The Los Angeles County Department of Public Health, in partnership with Community Health Councils and Team Friday, released a new video series called “COVID-19 Diaries – A Day in the Life of a Community Health Worker.”
The nine-part video series highlights the personal stories of community health workers in LA County who have serviced nearly 6 million residents since the pandemic began. In the series, the community health workers share their personal experiences of being front-line workers in a worldwide pandemic.
Community health workers are frontline public health workers with a deep understanding of their culture, language and their community needs. They share information about the resources their clinics offer like COVID-19 vaccines.
The Community Health Worker Outreach Initiative (CHWOI) began in October 2020. The effort aims to reach out to those most affected by COVID-19 throughout the county. With the help of community voices, the initiative extends accurate and up-to-date information about COVID-19 and ensures equitable distribution of vaccines and resources across the county using a peer-to-peer approach.
Since October 2020, Community health workers (CHW) have reached more than 5.9 million individuals. CHWOI had 17 subcontracted agencies with more than 900 community health workers placed in or servicing communities most highly impacted by the pandemic.
Community health workers are trusted messengers in their communities. They often work in nearby neighborhoods, share the same ethnicity and language, and are passionate about sharing information and resources with their neighbors.
Tania Barrios, from Clinica Romero, is a community health worker who has been working with the clinic since the pandemic. “My experience as a health worker has been incredible for the reason that I have had the opportunity to educate the community about the information and resources that are available to them, “ Barrios said. “This experience has been very eye-opening with all the information I have been learning as a health worker but I’m also eager to keep educating the community.”
Although she was helping the community during the day, Barrios was also afraid to get infected with the virus. She would follow strict protocols when it came to her family’s health and safety. Barrios was very careful when she would get home. “I would disinfect the car and before entering the house I would spray all my clothes with Lysol. I have a family member with dialysis who lives with me. I would do all that because I didn’t want to infect my family,” Barrios said.
These health worker advocates come from different community-based organizations and peer groups, including promoters, indigenous groups, health outreach workers, workers’ rights advocates, parents, gang interventionists, and peace ambassadors.
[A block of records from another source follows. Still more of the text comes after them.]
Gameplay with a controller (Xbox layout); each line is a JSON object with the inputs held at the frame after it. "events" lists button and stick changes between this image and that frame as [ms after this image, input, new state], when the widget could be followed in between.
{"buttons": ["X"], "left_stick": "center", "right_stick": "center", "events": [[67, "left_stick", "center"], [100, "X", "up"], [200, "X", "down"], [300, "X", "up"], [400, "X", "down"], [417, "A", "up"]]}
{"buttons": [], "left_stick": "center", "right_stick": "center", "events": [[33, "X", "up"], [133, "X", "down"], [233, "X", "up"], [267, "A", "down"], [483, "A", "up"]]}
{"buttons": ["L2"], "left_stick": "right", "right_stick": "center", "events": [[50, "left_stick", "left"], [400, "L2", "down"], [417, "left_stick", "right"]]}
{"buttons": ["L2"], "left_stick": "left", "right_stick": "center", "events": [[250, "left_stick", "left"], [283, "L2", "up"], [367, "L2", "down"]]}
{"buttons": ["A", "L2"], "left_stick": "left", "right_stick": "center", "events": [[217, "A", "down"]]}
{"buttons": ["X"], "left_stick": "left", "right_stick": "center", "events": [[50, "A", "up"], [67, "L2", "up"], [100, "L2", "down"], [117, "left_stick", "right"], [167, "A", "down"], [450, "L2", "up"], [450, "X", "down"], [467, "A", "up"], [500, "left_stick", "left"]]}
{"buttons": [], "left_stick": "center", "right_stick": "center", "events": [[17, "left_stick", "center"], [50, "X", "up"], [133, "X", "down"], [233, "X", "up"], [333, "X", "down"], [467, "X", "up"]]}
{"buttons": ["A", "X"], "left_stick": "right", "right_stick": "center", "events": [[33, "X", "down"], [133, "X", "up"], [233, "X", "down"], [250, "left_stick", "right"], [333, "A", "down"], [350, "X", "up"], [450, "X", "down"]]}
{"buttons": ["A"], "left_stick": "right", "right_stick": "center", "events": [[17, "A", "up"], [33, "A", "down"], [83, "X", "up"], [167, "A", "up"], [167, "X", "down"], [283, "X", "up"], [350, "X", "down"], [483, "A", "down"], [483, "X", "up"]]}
For Susana Moncada, who serves Metro LA and East LA with Clínica Romero, helping the community is a personal mission for her. Like so many other CHWs, she spends her time bringing information and providing resources to her community. “When we help others, we are helping ourselves,” Moncada said. For her, the best part of the job is being able to provide support to her community “because every day is a different story for each family,” she added. People in the community who don’t have access to mainstream media are reached by community health workers on a daily basis. They engage with communities that need the most resources and bring back insight and information to the Public Health Department.
“Public Health is grateful to all the health educators and promotoras for sharing their stories and serving as trusted sources of information about COVID and the vaccines,” said Barbara Ferrer, Director of Public Health. “The CHW Outreach Initiative is a vital link to building healthy communities as it allows us to fund people and organizations in under-resourced communities to do essential work in their neighborhoods, and we can hear directly from the CHWs about what is working and what is needed. Given the continued risk in under-resourced communities, these partnerships allow residents to access resources essential for good health and well-being, and get the information to those that need it the most.”
Just recently, the California governor’s budget for 2022-23 included $350 million to recruit, train and certify 25,000 new community health workers by 2025.
By providing linkages to health and social service providers, CHWs are the equitable bridge between public health and the most under-resourced communities.
Maria Mejia works for Soledad Enrichment Action, which is another subcontracted agency. For Mejia, serving her community is very crucial. She believes that educating people in person opens doors to more opportunities and resources for people in need. “It’s essential for me because I feel like through us health workers we are reaching the Latino community and the whole Los Angeles community,” Mejia said.The nine-part video series titled “COVID-19 Diaries – A Day in the Life of A Community Health Worker” is available now on the LA County Department of Public Health YouTube channel.